● Consignes
Modifiez le passage de l'article qui commence par les mots « - Auchiné ? » et se termine par « ça se décolle. » en y substituant « bavard » à « polyglotte », puis recopiez-le.

──────── Article

Trois coups de langues, toujours aussi tenace, cette saloperie !
- Quatre Toyota. Cinquante chameaux.
- … ?
- Si j’avais eu tout ça, je l’achetais Sophie Marceau. C’est la plus belle femme du monde.
- Auchiné ? Les coups de langues, les coups de gourde et les jets de salive commencent à faire les efficaces.
- Au cinéma ? Non non, en vrai. Je l’ai vue comme je te vois ! rétorque le polyglotte.
- Téailléenfranche ?
Courage, ça se décolle.
- Ben je voudrais bien mais non j’y suis pas allé en France. J’ai joué dans le film.
- Kéflim ?
- Tu te rappelles pas ? La Passe d’Amogjar. On a vu le fortin de « Fort Saganne » depuis la Passe. Juste avant Ouadane…
- Cha me reffient.
Que oui, ça me revient. Ce petit fort perdu dans le rien. Ce décors de film en dur religieusement préservé par les Mauritaniens. On entendait encore le violoncelle d’ Hyppolite Girardot sur le toit du fortin … Ah ! Depardieu et peuchère la pulpeuse Sophie, ces amours ensablées !
- Ainchi t’aféaKchteur ?
- Tous les rôles j’ai joués ! A cheval, à chameau, à fusil derrière les dunes, à couteau derrière les murettes ! Je suis derrière Depardieu quand il scie la jambe de son copain.
- … !!!
- Corneau m’a engagé pour les repérages. On a tout fait à cheval. Il est revenu plusieurs fois après le film. On a fait des virées autour de l’Adrar… Fou du désert ce type. Je me demande ce qu’il lui trouve au désert.
- Moi auchi !
Il rêvasse en se bourrant la pipette. Il a grandi de dix centimètres.
- Sophie Marceau, c’est bien la plus belle du monde !
Petit Sidi a rattrapé son chameau volage, attiré par quelque chamelle en chaleur. On mangera chaud la biquette morte qui pendouille au flanc du déserteur.
Au pique-nique, tout le monde se retrouve : les quatre sexas, les quatre quadras, dont deux filles et deux gars toujours affamés (dis, il te resterait pas une boîte de thon dans ton barda ?). Les sexas ont ce genre de ressource, ils le savent.
Pendant que les chameliers, guide et cuisinier s’éparpillent dans le rien rugueux pour prier, je raconte l’affaire Sophie Marceau.
- Nous, on doit valoir une chèvre, s’exclame Adèle, approuvée par les autres sexas. Elles rigolent en faisant encore baisser les enchères.
Sieste sous ce vent sournois qui vous recouvre vite fait d’un suaire de quartz.
- Je veux un autre chameau. La Er râhla* de celui-là avec sa peau de bique m’a écorché les fesses.
Grand Sidi défend son taxi et sa monumentale Er râhla. Je ne lâche pas le morceau.
- Si vous ne me donnez pas une autre monture, je pars à pied. Vous aurez ma mort sur la conscience !
- C’est parce que tu ne sais pas monter, persifle Adèle, approuvée par ces chiennes de sexas ! Tiens, j’ai envie de voir les choses (y en a pas, que je me réflexionne) de haut moi aussi. Je vais le monter ton chameau.

────────────────
──────── Lignes fournies

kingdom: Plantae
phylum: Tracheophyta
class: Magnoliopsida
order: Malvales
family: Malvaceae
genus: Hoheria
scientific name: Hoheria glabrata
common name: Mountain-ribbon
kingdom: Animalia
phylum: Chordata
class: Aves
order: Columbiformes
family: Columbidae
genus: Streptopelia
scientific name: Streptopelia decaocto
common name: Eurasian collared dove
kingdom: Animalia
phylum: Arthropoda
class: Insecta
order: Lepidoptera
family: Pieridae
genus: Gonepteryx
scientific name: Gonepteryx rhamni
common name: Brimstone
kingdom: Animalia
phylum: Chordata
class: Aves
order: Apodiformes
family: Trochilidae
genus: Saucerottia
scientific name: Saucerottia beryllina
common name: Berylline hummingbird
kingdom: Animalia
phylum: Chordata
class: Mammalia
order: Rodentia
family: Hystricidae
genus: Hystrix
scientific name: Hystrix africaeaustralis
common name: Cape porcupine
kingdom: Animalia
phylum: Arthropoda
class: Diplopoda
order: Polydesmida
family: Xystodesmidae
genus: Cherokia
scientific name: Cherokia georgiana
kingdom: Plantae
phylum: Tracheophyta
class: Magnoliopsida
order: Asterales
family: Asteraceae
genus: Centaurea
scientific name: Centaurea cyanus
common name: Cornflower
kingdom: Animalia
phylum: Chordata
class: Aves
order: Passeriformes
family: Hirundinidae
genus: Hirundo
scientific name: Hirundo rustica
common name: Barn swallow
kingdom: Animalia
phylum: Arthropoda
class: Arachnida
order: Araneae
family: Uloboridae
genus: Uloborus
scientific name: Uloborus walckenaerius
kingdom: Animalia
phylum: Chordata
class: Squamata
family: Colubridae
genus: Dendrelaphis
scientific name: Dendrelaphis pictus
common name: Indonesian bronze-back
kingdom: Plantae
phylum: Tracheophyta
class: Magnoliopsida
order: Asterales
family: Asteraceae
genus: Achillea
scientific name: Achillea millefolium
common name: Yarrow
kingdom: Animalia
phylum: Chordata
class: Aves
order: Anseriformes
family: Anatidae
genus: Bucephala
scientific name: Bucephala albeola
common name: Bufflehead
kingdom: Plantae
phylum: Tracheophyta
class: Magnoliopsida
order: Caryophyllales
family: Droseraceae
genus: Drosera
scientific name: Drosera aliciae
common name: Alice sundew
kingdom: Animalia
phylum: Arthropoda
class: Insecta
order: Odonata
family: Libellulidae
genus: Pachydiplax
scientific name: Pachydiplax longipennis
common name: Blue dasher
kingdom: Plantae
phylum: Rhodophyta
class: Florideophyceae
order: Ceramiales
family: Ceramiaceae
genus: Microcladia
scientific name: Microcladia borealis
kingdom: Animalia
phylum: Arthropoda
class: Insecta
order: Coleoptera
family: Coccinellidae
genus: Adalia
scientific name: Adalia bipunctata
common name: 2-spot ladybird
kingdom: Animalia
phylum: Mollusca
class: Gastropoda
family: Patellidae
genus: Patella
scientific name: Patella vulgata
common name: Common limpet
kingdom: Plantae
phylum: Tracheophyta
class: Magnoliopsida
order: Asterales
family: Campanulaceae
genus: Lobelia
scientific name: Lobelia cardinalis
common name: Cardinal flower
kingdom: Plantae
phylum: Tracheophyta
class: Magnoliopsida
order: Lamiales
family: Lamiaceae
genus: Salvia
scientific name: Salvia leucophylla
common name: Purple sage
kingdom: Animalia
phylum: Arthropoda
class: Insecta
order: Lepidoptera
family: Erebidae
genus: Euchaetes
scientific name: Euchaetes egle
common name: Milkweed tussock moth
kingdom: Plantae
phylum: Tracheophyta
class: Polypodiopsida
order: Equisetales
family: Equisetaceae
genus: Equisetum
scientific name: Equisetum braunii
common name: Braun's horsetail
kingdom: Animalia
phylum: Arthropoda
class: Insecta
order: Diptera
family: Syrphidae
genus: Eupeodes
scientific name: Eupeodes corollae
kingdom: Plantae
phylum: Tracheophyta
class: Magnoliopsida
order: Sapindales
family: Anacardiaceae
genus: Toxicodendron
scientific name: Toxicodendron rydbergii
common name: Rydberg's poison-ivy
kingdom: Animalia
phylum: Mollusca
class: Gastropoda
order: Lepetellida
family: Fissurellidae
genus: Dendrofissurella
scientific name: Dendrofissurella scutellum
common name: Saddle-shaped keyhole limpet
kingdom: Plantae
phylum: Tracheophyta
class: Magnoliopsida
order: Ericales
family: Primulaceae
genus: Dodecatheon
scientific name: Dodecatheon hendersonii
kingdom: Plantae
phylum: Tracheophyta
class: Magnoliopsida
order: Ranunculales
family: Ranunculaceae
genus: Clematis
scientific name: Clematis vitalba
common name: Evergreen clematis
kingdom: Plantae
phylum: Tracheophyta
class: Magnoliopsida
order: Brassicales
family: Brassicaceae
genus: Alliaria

────────────────

● Réponse
- Auchiné ? Les coups de langues, les coups de gourde et les jets de salive commencent à faire les efficaces.
- Au cinéma ? Non non, en vrai. Je l’ai vue comme je te vois ! rétorque le bavard.
- Téailléenfranche ?
Courage, ça se décolle.